Like the Dead Kennedys, the Counter Elites yell and preach political slogans, yet it isn’t particularly clear what they’re yelling and preaching about. Ask Berz about his politics and it doesn’t become any clearer. He defines himself as a “staunch individualist,” a top vs. bottom guy rather than left vs. right. He believes the majority of the disagreements between parties are manufactured and, as a result, more serious issues are ignored — and he has a point.

“Any kind of anti-democratic concentration of power is dangerous,” says Berz. “I don’t claim to know anything. What we’d rather do with this group is get people curious, asking questions. In our lyrics, we ask more questions than we proclaim answers. It’s like the Socratic [method]:  ‘All I know is that I don’t know nothing.’”

After listening to the debut Are You a Counter Elite? album, you might think you’ve got this band’s number. You might also think you know what these two guys are all about; and you’d be wrong. The first album was recorded quickly with one microphone, but the forthcoming second record will likely be more polished. 

“We might actually mic the drums,” says Berz. “We’re going to demo the whole record. The main reason we’re taking a break after this Lager House show is because Shaun’s having a baby in February. He’s going to figure out how to be a dad. At the same time, I’m going to demo the next record and then when we’re ready, we’ll just start chipping away at it. I want the second album to be a significant step up.”

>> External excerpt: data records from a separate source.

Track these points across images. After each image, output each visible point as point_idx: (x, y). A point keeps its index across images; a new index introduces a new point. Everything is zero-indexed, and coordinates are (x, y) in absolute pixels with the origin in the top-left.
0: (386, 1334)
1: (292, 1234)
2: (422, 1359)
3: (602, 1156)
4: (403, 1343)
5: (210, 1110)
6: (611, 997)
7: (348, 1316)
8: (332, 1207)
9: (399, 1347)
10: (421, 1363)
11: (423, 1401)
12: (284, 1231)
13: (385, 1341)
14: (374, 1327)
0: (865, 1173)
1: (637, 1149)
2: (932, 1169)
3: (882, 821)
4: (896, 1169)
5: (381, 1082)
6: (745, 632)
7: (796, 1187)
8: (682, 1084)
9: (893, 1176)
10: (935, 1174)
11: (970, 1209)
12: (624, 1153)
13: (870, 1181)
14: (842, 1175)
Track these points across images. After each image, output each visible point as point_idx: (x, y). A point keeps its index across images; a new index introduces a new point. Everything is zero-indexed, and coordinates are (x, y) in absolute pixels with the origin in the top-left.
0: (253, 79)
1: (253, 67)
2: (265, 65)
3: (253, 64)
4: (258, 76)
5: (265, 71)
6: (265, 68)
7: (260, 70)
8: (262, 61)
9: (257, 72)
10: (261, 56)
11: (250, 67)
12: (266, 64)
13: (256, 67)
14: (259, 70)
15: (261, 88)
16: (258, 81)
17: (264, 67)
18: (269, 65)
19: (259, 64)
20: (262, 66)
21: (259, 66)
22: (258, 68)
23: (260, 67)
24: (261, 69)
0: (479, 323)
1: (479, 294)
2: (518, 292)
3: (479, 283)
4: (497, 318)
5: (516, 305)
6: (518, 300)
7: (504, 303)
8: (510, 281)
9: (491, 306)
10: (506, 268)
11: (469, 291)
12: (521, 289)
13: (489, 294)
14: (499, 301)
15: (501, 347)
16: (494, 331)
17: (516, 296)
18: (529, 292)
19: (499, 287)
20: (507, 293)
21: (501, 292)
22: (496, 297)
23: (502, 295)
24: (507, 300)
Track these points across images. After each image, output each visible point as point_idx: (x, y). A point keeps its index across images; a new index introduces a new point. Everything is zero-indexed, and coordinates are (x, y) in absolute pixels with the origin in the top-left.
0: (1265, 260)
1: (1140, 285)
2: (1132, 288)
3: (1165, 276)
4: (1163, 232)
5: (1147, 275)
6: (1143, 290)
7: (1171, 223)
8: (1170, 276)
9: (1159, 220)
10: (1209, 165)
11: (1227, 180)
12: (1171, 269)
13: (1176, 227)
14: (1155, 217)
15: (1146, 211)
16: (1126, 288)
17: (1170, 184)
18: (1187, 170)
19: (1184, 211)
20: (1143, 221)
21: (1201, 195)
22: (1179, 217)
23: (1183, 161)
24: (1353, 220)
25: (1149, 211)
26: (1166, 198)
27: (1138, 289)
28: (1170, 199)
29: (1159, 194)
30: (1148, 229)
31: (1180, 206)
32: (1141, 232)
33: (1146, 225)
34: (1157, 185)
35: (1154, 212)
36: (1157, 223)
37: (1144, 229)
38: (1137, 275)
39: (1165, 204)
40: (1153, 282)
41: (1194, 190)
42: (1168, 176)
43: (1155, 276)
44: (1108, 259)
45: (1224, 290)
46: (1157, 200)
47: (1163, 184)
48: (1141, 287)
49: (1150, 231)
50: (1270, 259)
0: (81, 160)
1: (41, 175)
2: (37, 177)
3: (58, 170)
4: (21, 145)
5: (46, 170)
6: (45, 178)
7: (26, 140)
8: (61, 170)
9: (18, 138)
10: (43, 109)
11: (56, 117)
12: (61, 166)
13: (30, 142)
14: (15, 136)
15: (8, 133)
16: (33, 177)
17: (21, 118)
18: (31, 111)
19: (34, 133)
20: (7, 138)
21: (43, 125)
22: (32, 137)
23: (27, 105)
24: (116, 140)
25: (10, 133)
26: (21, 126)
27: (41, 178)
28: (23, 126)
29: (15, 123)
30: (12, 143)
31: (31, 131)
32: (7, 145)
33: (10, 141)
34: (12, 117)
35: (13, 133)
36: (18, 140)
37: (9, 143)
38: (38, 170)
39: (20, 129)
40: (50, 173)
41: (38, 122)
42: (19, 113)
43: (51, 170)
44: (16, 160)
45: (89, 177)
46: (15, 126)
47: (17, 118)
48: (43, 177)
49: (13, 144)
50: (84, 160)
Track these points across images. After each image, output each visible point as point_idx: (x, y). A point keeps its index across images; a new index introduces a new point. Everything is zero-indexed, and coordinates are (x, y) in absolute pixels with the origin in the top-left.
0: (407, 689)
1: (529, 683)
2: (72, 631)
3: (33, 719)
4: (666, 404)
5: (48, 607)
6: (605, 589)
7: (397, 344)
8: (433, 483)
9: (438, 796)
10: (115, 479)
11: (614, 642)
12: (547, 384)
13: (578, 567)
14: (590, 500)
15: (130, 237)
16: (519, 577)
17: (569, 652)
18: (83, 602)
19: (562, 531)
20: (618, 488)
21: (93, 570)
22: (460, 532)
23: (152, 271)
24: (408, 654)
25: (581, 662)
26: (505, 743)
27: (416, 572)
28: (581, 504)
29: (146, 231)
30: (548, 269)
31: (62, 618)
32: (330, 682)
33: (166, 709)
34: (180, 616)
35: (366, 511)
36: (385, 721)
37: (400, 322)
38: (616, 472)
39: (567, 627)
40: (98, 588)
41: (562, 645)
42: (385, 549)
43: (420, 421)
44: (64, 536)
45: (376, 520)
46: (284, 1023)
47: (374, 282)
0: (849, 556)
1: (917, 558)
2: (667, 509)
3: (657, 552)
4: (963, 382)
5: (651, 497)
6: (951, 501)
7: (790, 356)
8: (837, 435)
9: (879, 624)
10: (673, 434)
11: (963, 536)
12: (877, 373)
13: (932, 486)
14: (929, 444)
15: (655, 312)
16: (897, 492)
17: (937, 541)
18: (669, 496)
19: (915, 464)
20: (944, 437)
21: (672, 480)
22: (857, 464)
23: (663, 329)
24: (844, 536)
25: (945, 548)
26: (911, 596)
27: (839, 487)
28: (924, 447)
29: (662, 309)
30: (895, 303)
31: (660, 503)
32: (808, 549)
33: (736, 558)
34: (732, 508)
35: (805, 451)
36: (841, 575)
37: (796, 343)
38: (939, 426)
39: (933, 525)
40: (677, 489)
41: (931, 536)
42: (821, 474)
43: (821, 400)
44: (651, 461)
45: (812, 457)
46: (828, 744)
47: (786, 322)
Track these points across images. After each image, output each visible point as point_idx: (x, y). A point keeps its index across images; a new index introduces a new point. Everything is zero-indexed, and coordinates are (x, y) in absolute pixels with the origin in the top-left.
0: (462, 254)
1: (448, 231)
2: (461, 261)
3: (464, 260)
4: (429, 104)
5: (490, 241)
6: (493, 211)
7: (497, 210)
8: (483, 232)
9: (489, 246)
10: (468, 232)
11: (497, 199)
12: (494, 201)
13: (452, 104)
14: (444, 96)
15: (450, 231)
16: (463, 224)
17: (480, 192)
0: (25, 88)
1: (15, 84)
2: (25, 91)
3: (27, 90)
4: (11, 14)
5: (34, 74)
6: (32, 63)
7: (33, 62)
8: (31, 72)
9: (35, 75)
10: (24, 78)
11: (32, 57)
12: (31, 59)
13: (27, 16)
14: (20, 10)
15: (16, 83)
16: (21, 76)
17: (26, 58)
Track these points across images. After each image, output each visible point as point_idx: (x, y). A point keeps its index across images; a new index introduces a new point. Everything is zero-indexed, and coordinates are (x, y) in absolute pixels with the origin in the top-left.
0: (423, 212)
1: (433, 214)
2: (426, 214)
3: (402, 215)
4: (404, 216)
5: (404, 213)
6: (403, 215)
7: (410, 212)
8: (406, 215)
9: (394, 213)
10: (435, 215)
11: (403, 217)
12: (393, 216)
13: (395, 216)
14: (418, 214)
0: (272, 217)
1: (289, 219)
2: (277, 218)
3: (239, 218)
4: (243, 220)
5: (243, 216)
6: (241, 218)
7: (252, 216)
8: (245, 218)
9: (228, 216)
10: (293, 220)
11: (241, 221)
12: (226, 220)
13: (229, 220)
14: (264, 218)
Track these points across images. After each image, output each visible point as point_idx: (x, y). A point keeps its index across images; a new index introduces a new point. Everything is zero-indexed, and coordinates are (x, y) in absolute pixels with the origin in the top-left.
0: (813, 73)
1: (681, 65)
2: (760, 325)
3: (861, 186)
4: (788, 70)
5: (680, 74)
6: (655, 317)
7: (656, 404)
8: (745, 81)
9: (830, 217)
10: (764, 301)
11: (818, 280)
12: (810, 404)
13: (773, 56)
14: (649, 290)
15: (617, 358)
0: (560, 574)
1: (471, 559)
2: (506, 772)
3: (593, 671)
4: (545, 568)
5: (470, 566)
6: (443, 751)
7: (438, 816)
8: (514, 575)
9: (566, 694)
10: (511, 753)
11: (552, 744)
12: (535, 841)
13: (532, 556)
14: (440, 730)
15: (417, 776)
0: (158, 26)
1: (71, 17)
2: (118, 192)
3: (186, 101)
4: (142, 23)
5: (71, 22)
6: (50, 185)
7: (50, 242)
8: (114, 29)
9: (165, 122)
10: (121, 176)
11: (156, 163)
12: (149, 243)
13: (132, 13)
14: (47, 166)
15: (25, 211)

The band had a bunch of newer songs written when they recorded the first record, but they decided to use the Ramones model. The Ramones wrote their first two records at once and then, for the first record, they put out the first songs they wrote, so the second record would see that significant jump in quality. 

“We really did save all of the second batch for the second record,” says Berz. “It’s going to be different and there’s a lot more going on. We have a surf rock song, blues, all over the place. We’re going to take our time. Maybe it’ll be out by summer.”

This weekend, the Counter Elites play PJ’s Lager House with Almost Free, among others. Asked what we can expect from the show, even the guys don’t really know how to answer. 

“We’re going to play a lot of new songs,” says Berz. “After that, we’re going to take over the world. We’re making bumper stickers. I have one that says ‘Genocide for Emperor’ and one that says ‘Semiautomatic for Dictator.’ Our platform is going to be as ridiculous as we can be.”

Sounds about right. 

The Counter Elites play with Almost Free, Inflatable Best Friend and High Arrow at 9 p.m. on Sat., Jan. 11, at PJ’s Lager House; 1254 Michigan Ave., Detroit; 313-961-4668; $5.